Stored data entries
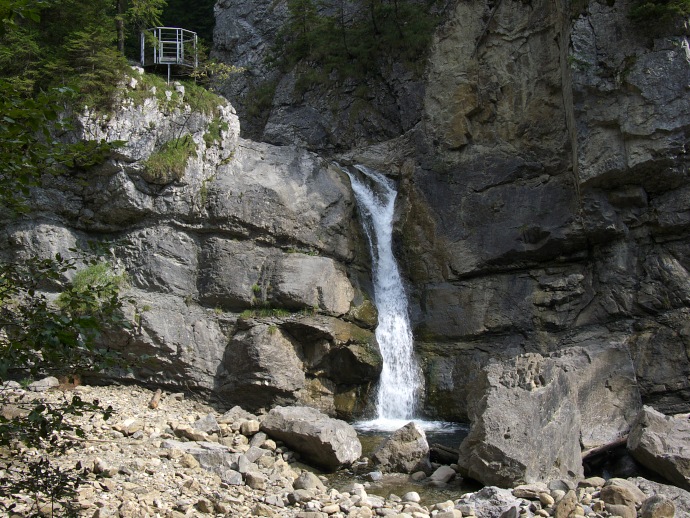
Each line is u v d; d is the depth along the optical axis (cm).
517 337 1888
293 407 1509
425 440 1394
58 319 605
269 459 1325
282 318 1767
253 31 3572
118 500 1037
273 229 1877
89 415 1461
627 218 1795
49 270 685
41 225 1775
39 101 607
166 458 1272
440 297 1989
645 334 1730
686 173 1719
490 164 2038
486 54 2125
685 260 1744
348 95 2883
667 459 1206
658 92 1709
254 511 1076
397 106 2778
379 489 1267
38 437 671
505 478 1208
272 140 2953
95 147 676
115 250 1836
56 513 930
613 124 1762
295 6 3144
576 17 1831
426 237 2067
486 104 2098
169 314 1758
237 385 1697
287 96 3048
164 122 1875
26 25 1956
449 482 1295
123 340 1711
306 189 1991
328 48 2952
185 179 1862
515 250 1925
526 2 2084
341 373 1806
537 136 2002
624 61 1753
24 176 640
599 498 1117
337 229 1984
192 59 2541
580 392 1564
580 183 1791
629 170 1734
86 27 1895
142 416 1527
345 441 1398
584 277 1859
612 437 1478
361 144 2783
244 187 1888
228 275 1816
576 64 1795
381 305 2047
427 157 2152
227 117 1998
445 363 1922
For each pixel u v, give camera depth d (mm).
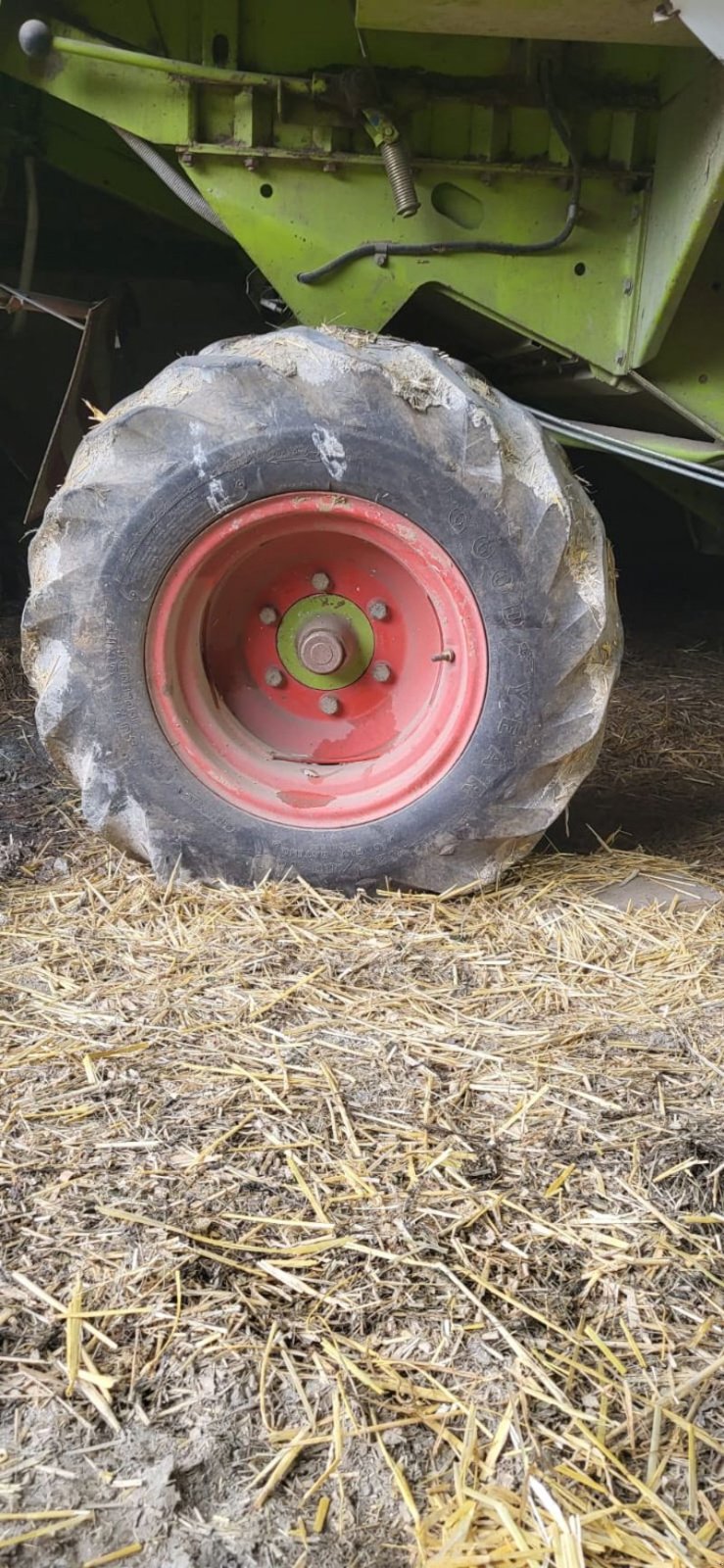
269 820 2971
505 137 3213
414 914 2934
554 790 2938
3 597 5543
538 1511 1493
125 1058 2346
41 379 5223
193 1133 2139
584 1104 2252
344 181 3248
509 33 2727
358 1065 2352
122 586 2834
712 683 5168
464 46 3143
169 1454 1562
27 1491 1515
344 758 3096
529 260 3295
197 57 3291
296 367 2729
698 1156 2107
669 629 6094
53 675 2920
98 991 2572
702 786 3975
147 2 3262
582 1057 2398
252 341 2842
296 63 3213
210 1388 1657
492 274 3309
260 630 3082
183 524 2797
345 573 2986
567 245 3287
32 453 5348
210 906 2926
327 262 3311
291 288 3346
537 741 2873
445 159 3201
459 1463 1552
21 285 4281
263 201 3264
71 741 2977
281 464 2748
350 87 3039
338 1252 1881
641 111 3164
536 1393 1652
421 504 2744
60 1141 2109
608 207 3260
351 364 2707
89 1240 1891
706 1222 1974
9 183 4570
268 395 2732
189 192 3326
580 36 2721
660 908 3012
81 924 2844
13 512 5758
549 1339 1745
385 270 3309
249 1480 1535
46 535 2859
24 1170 2037
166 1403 1635
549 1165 2088
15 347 5148
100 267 5285
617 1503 1513
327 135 3209
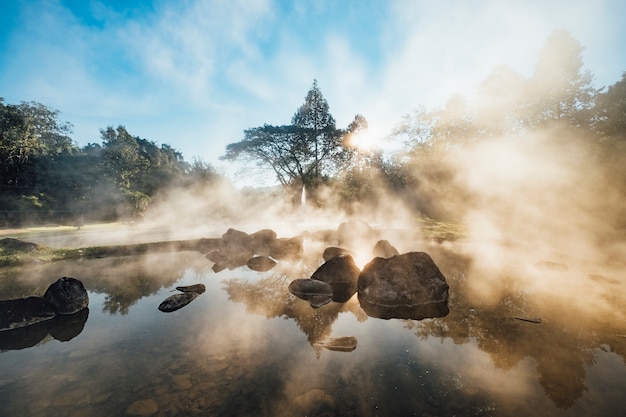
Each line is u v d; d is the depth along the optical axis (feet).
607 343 13.48
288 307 18.57
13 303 16.11
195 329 15.17
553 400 9.56
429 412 9.11
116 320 16.38
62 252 31.68
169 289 21.99
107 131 108.17
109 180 75.87
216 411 9.11
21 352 12.87
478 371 11.34
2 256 28.14
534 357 12.34
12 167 70.54
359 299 20.27
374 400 9.67
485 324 15.85
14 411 9.11
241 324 15.90
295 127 99.25
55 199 70.69
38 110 92.79
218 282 24.18
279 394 9.96
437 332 14.93
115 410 9.15
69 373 11.21
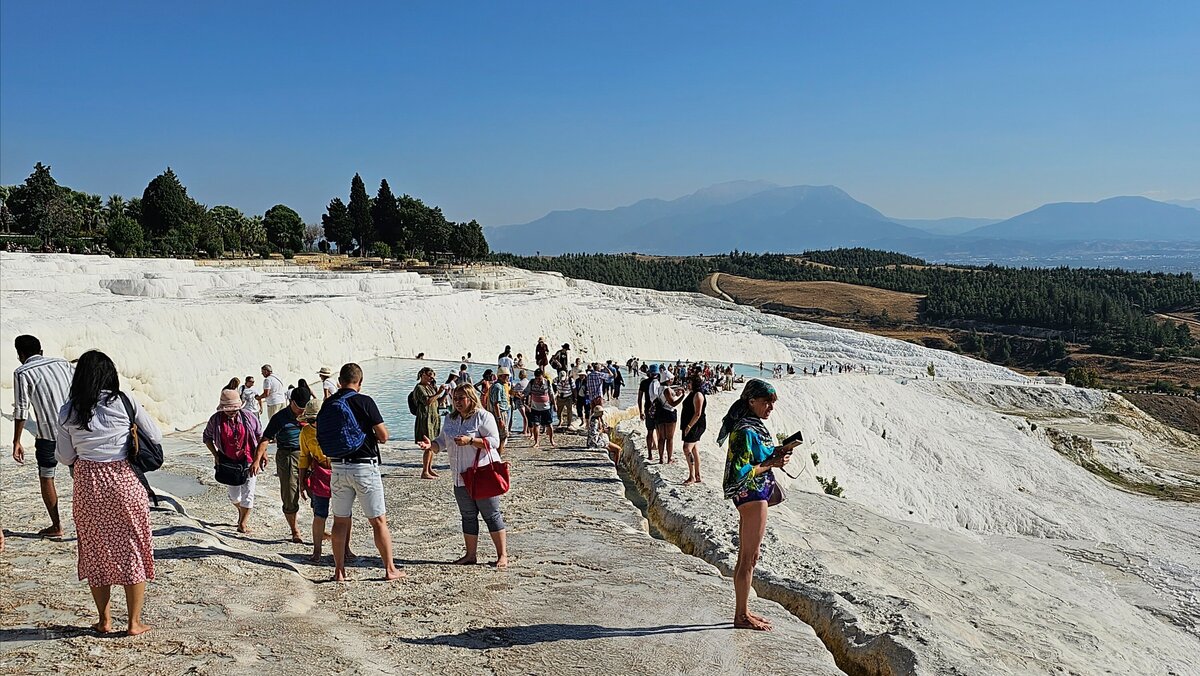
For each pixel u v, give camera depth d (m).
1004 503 36.88
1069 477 44.31
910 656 7.22
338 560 8.41
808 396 37.72
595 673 6.32
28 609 6.87
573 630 7.27
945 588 13.20
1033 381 85.75
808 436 34.47
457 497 9.21
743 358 80.12
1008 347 150.00
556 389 22.31
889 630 8.01
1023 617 13.12
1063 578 20.11
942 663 7.20
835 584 9.47
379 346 43.34
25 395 8.68
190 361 25.78
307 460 9.26
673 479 15.02
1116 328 159.12
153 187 93.44
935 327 168.75
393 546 10.30
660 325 74.06
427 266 108.88
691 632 7.38
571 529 11.59
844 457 35.19
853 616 8.30
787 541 11.77
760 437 7.22
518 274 105.62
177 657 6.02
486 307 57.56
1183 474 53.81
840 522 16.73
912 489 34.97
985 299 177.38
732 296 194.88
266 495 13.16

§ **Required action**: Give again, exactly as written above, every line from the one holding "617 1503 1513" to the one holding "673 479 15.02", with both ends kept and the pictures left out.

§ **Solution to the problem**:
617 1503 1513
327 135 3209
Each line is u v d; d is the depth along the optical axis (feet).
607 343 13.48
288 307 18.57
13 303 16.11
195 329 15.17
553 400 9.56
429 412 9.11
116 320 16.38
62 252 31.68
169 289 21.99
107 131 108.17
109 180 75.87
216 411 9.11
21 352 12.87
478 371 11.34
2 256 28.14
534 357 12.34
12 167 70.54
359 299 20.27
374 400 9.67
485 324 15.85
14 411 9.11
241 324 15.90
295 127 99.25
55 199 70.69
38 110 92.79
218 282 24.18
279 394 9.96
437 332 14.93
115 410 9.15
69 373 11.21
For each pixel u v, give camera depth d (m).
1004 503 36.88
1069 477 44.31
910 656 7.22
338 560 8.41
808 396 37.72
595 673 6.32
28 609 6.87
573 630 7.27
945 588 13.20
1033 381 85.75
808 436 34.47
457 497 9.21
743 358 80.12
1008 347 150.00
556 389 22.31
889 630 8.01
1023 617 13.12
1063 578 20.11
942 663 7.20
835 584 9.47
379 346 43.34
25 395 8.68
190 361 25.78
307 460 9.26
673 479 15.02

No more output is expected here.